SOURCE TEXT:
_ _ _ _ _ _ _

Inside Jordan Brand’s big bet on Space Jam
LOS ANGELES — When Jordan Brand releases the Space Jam 11 on December 10, the demand for the highly-coveted sneakers will stall websites and cause thousands of customers to queue up anxiously at their local malls. The iconic black/dark concord/white colorway, which first debuted in 1995 and was most recently re-released in 2009, will sell out in just a few hours despite a $220 price tag. If you started watching the movie Space Jam when the Space Jam 11s first hit Nike.com early that Saturday morning, the shoes would only be available from eBay or other secondary sellers, with a painful mark up of hundreds of dollars, by the time the final credits rolled.
In an ever-evolving sneaker marketplace that has seen adidas and Under Armour mount new challenges to the longstanding Nike/Jordan stranglehold, the distinctive patent-leather Jordan 11 endures as a gold standard, an annual anchor release guaranteed to generate significant buzz and profits. The Space Jam 11, in turn, is a gold-plated, timeless retro design that taps into both Jordan’s legendary basketball career and his classic big screen partnership with Bugs Bunny and his Looney Tunes crew.
For Jordan Brand, the 20th anniversary of Space Jam’s 1996 release and the guaranteed popularity and visibility of the Space Jam 11 created a massive opportunity. The company’s response? An integrated global marketing campaign that sought to leverage the Space Jammystique in pursuit of at least four key goals: reaching younger consumers; tapping the original film for retro sneakers and apparel designs; cross-promoting its latest flagship sneaker, the Jordan 31; and giving a high-profile stage to two key endorsers, Blake Griffin and Jimmy Butler.
The following is an inside look at Jordan Brand’s big bet on Space Jam, complete with one-on-one interviews of Griffin and Butler, big-picture thoughts from the campaign’s key creative architects, and behind-the-scenes looks from Griffin’s commercial shoot in downtown L.A. and an exclusive November screening of Space Jam at Warner Bros. Studios in Burbank, Calif.

_ _ _ _ _ _ _

CHALLENGES:
a: According to the article on Jordan Brand's Space Jam campaign, what key goals did the global marketing campaign pursue? List them all.
b: In the Jordan Brand Space Jam article, what price tag does the Space Jam 11 carry?
c: Pick up the article on Jordan Brand's Space Jam campaign right after its last sentence and keep writing.

RAW DATA:
_ _ _ _ _ _ _

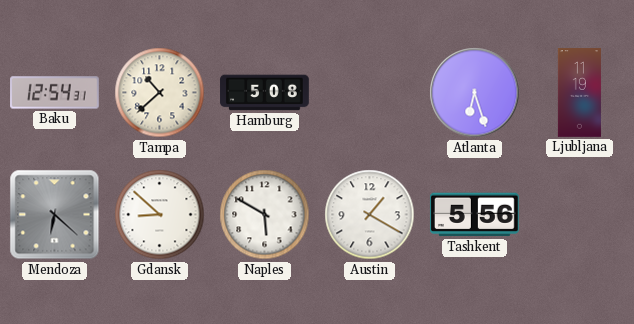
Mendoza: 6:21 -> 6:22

_ _ _ _ _ _ _

EXERCISE RESULTS:
a:
- Reaching younger consumers
- Tapping the original film for retro sneaker and apparel designs
- Cross-promoting its latest flagship sneaker, the Jordan 31
- Giving a high-profile stage to two key endorsers, Blake Griffin and Jimmy Butler

b: $220

c:
The Monstars Return
The centerpiece of the Space Jam campaign is this 90-second ad, which will premiere Thursday on TNT’s NBA double-header and NBC’s NFL broadcast.
In the spot, the evil “Monstars” from Space Jam seek vengeance for their loss to Jordan and the Toon Squad by returning to threaten life, liberty and the future of basketball. “The original Superteam is back,” a narrator intones, as shots of a dark world, one-sided scoreboards and propaganda billboards cycle on screen. “Forget the Death Lineup. This is the Apocalypse Lineup.” Griffin and Butler are cast as the leaders of a resistance against a foe even more unconquerable than the Warriors.
Angus Wall, the ad’s director, described Butler as a “mythical” narrator who bookends the story. Griffin filled a modified version of Jordan’s movie role, donning a red, white and blue “Tune Squad” jersey to take on the Monstars.
“There’s a delicate balance between the playfulness of Warner Bros. and the edginess of Jordan Brand,” said Wall, who has won Academy Awards for editing The Social Network and The Girl with the Dragon Tattoo. “We tried to combine those elements in the spot from the beginning. I’m attracted to anything that has a dystopian feel to it. I think a lot of people are. It taps into a rebellious spirit.”
While Butler casts a more ominous figure, Griffin functions as a more traditional Warner Bros. superhero, even dropping a “Who’d you expect? Elmer Fudd?” callback as he banters with Bugs Bunny. The Clippers’ forward filmed his scenes in a dark, nondescript, almost dingy L.A. warehouse, where he busted down a door and led the teenagers towards their showdown with the Monstars.
Wall has worked on Nike and Jordan ads dating back to 1990’s “Mr. Robinson’s Neighborhood,” and he encouraged Griffin, who moonlights as an aspiring stand-up comedian, to adlib different versions of his lines. “I had to stop laughing in between takes because I didn’t want to pollute his audio,” Wall said. “He brought it completely.” Somehow, Griffin’s best line—a perfectly incredulous “Who’d you expect? Drake?” that made the whole set laugh—didn’t make the final cut.
The Space Jam 11s are noticeably downplayed in the ad, appearing only briefly in a glass case about halfway through. Instead, the ad pushes Space Jam versions of the 31, Butler’s shoe, and a Space Jam apparel line that includes t-shirts and sweat suits. The Super.Fly 5, Griffin’s shoe, and the Jordan Trainer 1 also appear in Space Jam colorways in the spot.
“Any time we have a story, style and soul of an [original] OG shoe that can be applied to a future shoe like the 31 in color and material, it gives the consumer something to be emotionally attached to,” said Jordan VP of Design David Creech. “We’re trying to weave the story so that this isn’t just about an OG launch. We want to tie the 11 and the 31 together to forge the future and inspire the next generation.”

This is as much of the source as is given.